** Provided passage follows **

The future of derivatives, securities lending and repo contract flows

Putting it all together – ISDA Collateral toolkit, Common Domain Model, Clause Library, Smart Contracts.

Back in 2013, Paul Kelly and I documented the state of negotiated ISDA documentation and the challenges it posed for the negotiation and onboarding processes as well as the high cost to derivatives participants – see Million Dollar Spreadsheet.  

Winding the clock forward 8 years we revisit the state of the market to assess the changes and map out how the initiatives being championed by ISDA afford a way to realise significant operational cost benefits.

With ISLA and ICMA also progressing similar initiatives and with a real sense of cooperation can real change be effected?

Then

The full article is worth a read, but the summary is this:   

  • Trade documentation contains important terms for managing day to day operations, risk and pricing
  • The process to create, negotiate and manage this documentation has not changed since the advent of the word processor (MS Word), email, printed contracts, scanners and PDFs
  • The price of this is an expensive process, littered with poor quality data and poor connectivity between disparate systems.

** End of Provided passage **

§ What to work on
• A. In the derivatives documentation article, in what year did the author and Paul Kelly document the state of negotiated ISDA documentation?
• B. Recast the entries as a two-column CSV with the headers request and reply, one row per request. Put each value in a single quoted field with line breaks replaced by spaces, and leave the pictures out.
The entries have nothing to do with the derivatives article.

** Recorded data follows **

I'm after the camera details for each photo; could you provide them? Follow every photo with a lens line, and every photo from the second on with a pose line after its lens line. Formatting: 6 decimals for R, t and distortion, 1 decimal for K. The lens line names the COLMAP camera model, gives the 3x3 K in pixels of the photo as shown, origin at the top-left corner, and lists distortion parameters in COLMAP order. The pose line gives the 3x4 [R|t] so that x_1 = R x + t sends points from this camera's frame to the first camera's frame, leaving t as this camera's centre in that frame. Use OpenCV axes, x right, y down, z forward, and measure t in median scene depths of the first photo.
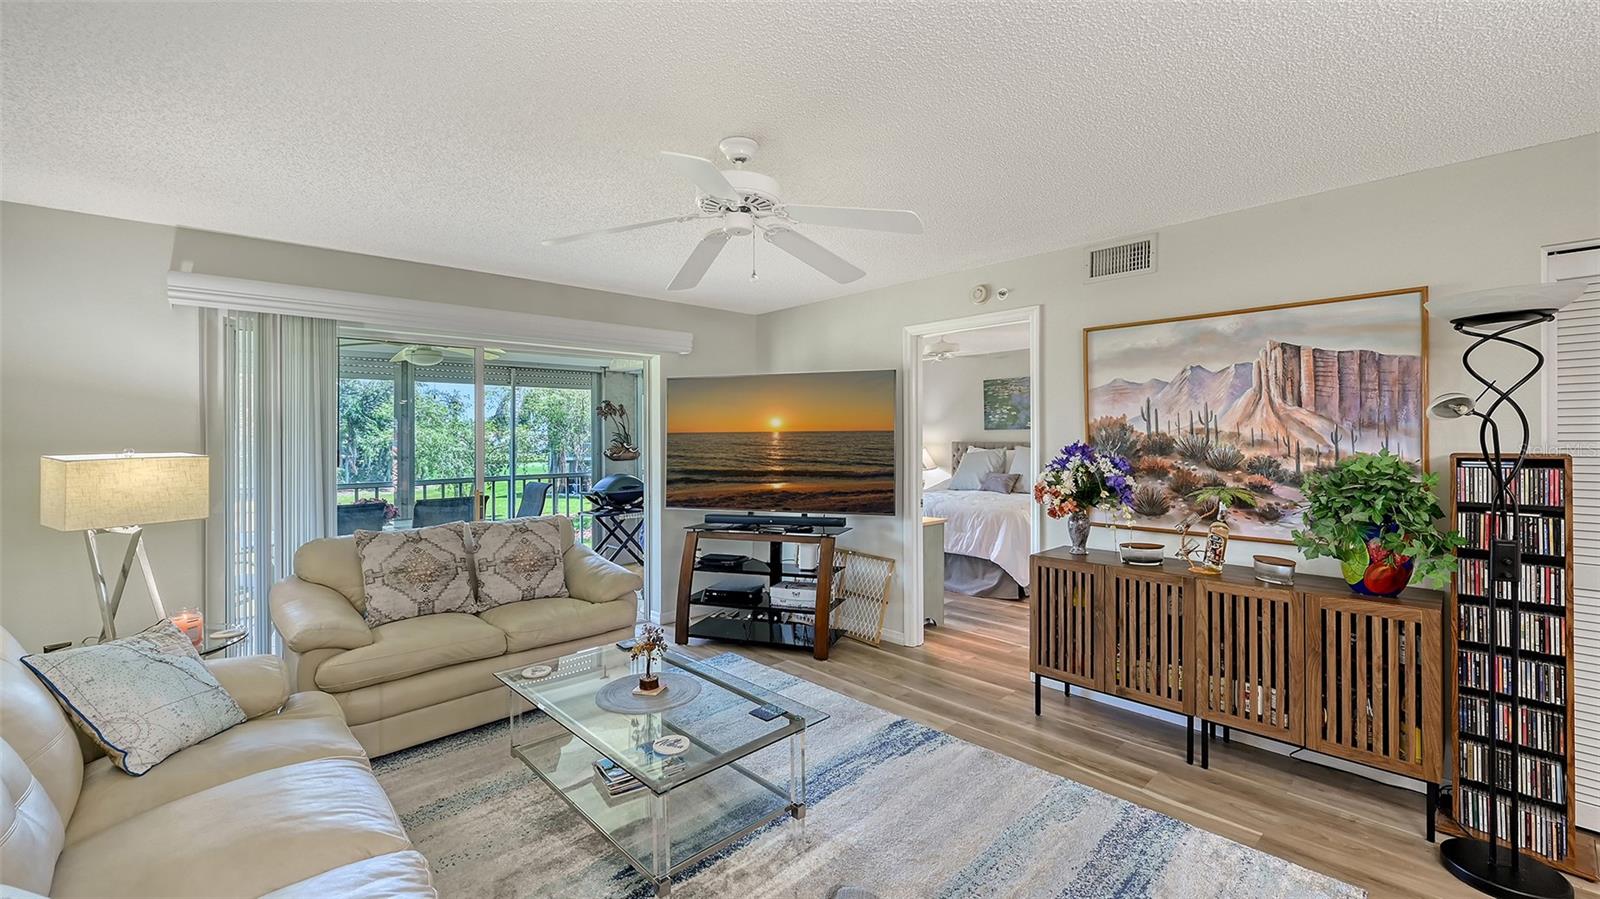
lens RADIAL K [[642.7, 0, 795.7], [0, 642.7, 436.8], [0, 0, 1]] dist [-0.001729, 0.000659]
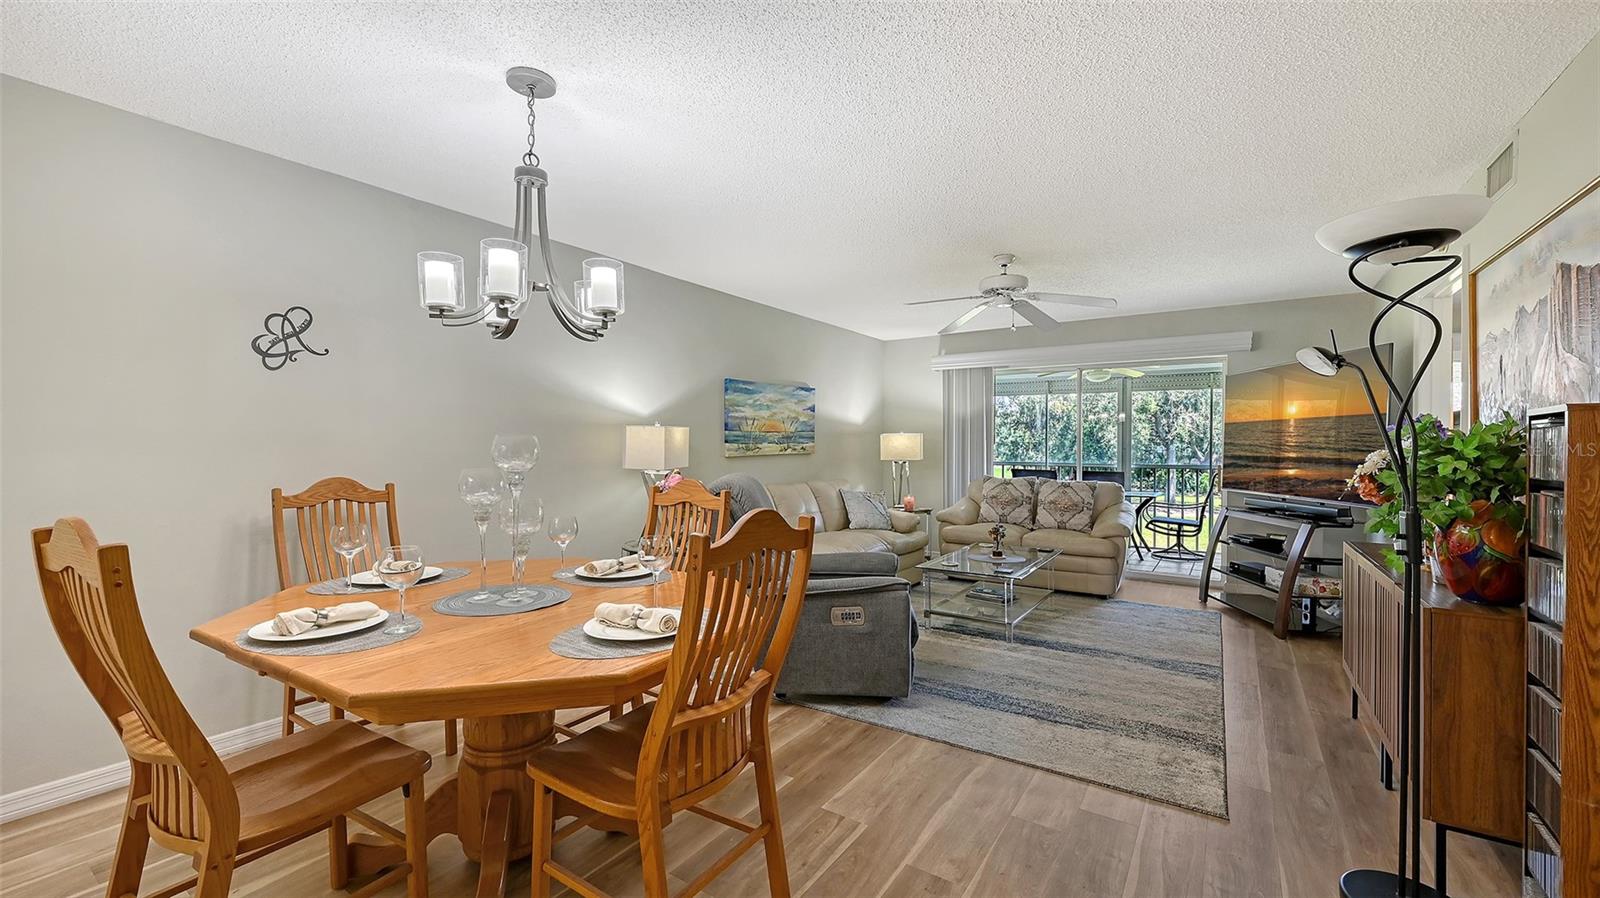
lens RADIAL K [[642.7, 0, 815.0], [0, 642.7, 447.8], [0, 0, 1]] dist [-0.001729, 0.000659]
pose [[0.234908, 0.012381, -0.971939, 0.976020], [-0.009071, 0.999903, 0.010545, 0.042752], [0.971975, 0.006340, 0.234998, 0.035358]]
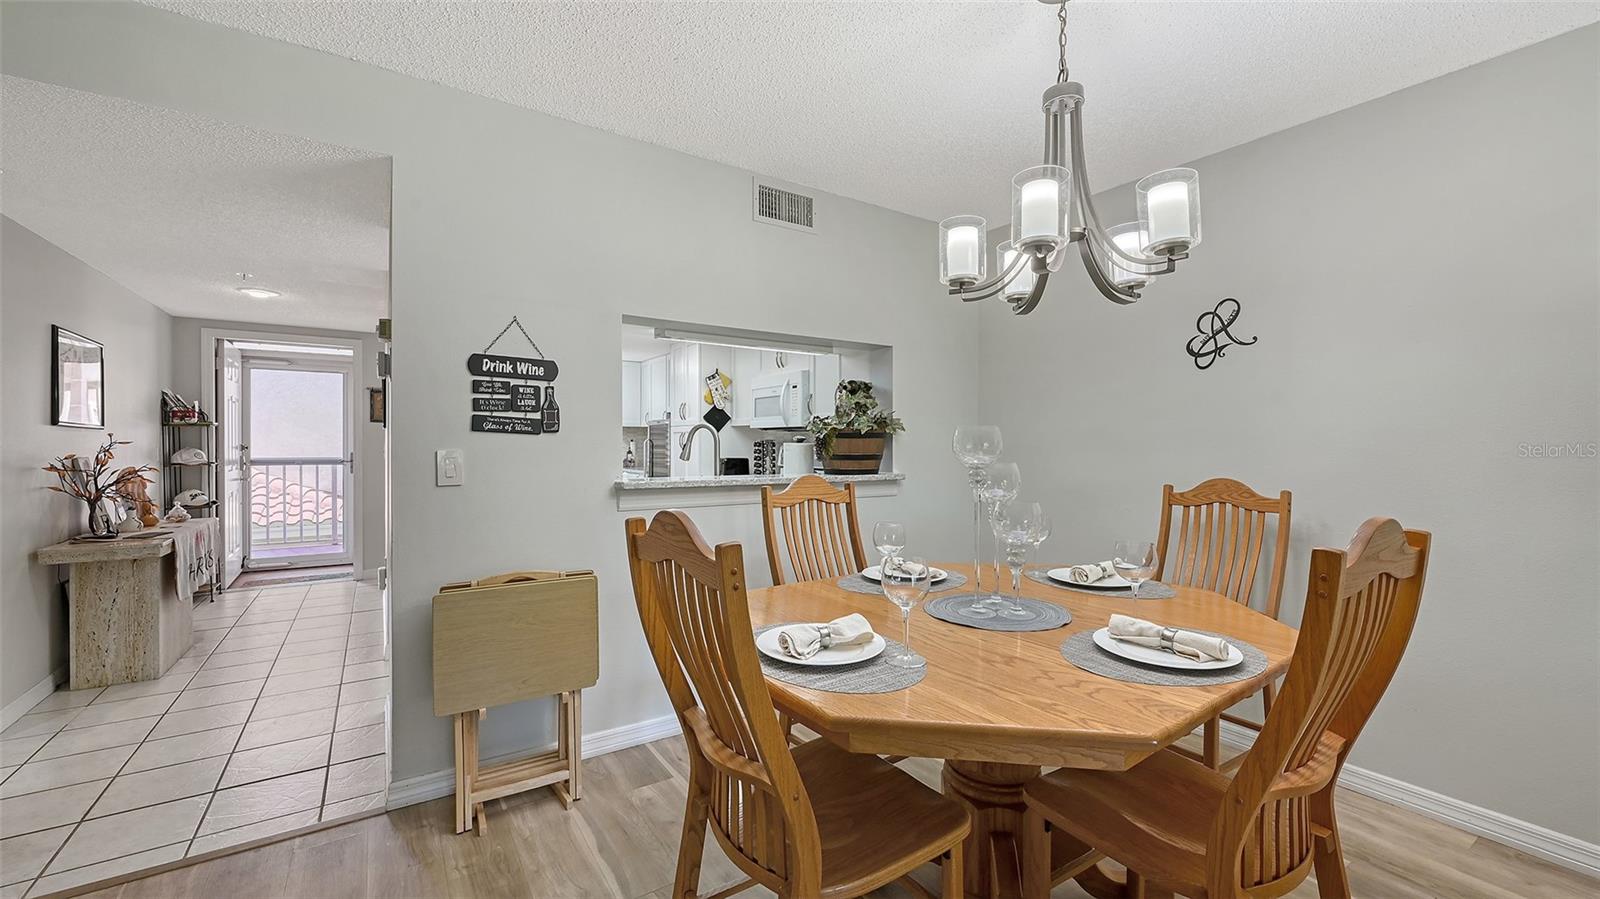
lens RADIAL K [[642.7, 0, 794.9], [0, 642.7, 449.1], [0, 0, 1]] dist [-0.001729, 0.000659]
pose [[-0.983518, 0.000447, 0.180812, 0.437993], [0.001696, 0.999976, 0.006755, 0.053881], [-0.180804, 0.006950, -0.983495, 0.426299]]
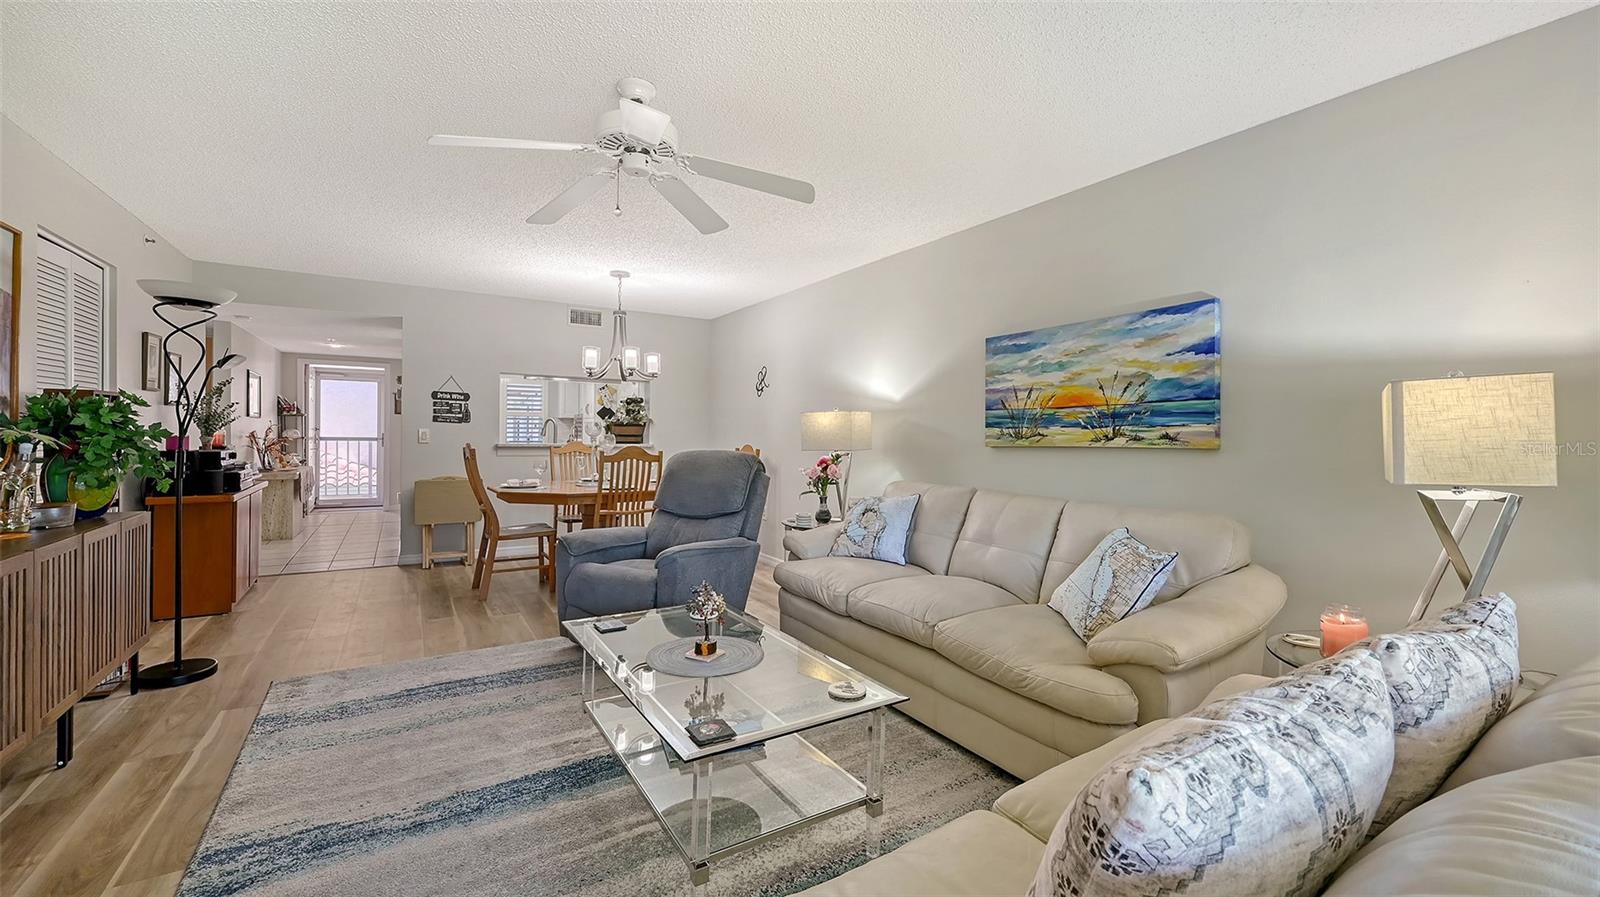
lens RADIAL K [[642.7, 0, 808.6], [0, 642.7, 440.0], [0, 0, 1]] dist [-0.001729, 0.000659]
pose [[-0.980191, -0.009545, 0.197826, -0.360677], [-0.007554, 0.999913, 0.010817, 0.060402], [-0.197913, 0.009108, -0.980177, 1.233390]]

** End of Recorded data **

§ Task solutions
• A. 2013

• B.
request,reply
"I'm after the camera details for each photo; could you provide them? Follow every photo with a lens line, and every photo from the second on with a pose line after its lens line. Formatting: 6 decimals for R, t and distortion, 1 decimal for K. The lens line names the COLMAP camera model, gives the 3x3 K in pixels of the photo as shown, origin at the top-left corner, and lists distortion parameters in COLMAP order. The pose line gives the 3x4 [R|t] so that x_1 = R x + t sends points from this camera's frame to the first camera's frame, leaving t as this camera's centre in that frame. Use OpenCV axes, x right, y down, z forward, and measure t in median scene depths of the first photo.","lens RADIAL K [[642.7, 0, 795.7], [0, 642.7, 436.8], [0, 0, 1]] dist [-0.001729, 0.000659] lens RADIAL K [[642.7, 0, 815.0], [0, 642.7, 447.8], [0, 0, 1]] dist [-0.001729, 0.000659] pose [[0.234908, 0.012381, -0.971939, 0.976020], [-0.009071, 0.999903, 0.010545, 0.042752], [0.971975, 0.006340, 0.234998, 0.035358]] lens RADIAL K [[642.7, 0, 794.9], [0, 642.7, 449.1], [0, 0, 1]] dist [-0.001729, 0.000659] pose [[-0.983518, 0.000447, 0.180812, 0.437993], [0.001696, 0.999976, 0.006755, 0.053881], [-0.180804, 0.006950, -0.983495, 0.426299]] lens RADIAL K [[642.7, 0, 808.6], [0, 642.7, 440.0], [0, 0, 1]] dist [-0.001729, 0.000659] pose [[-0.980191, -0.009545, 0.197826, -0.360677], [-0.007554, 0.999913, 0.010817, 0.060402], [-0.197913, 0.009108, -0.980177, 1.233390]]"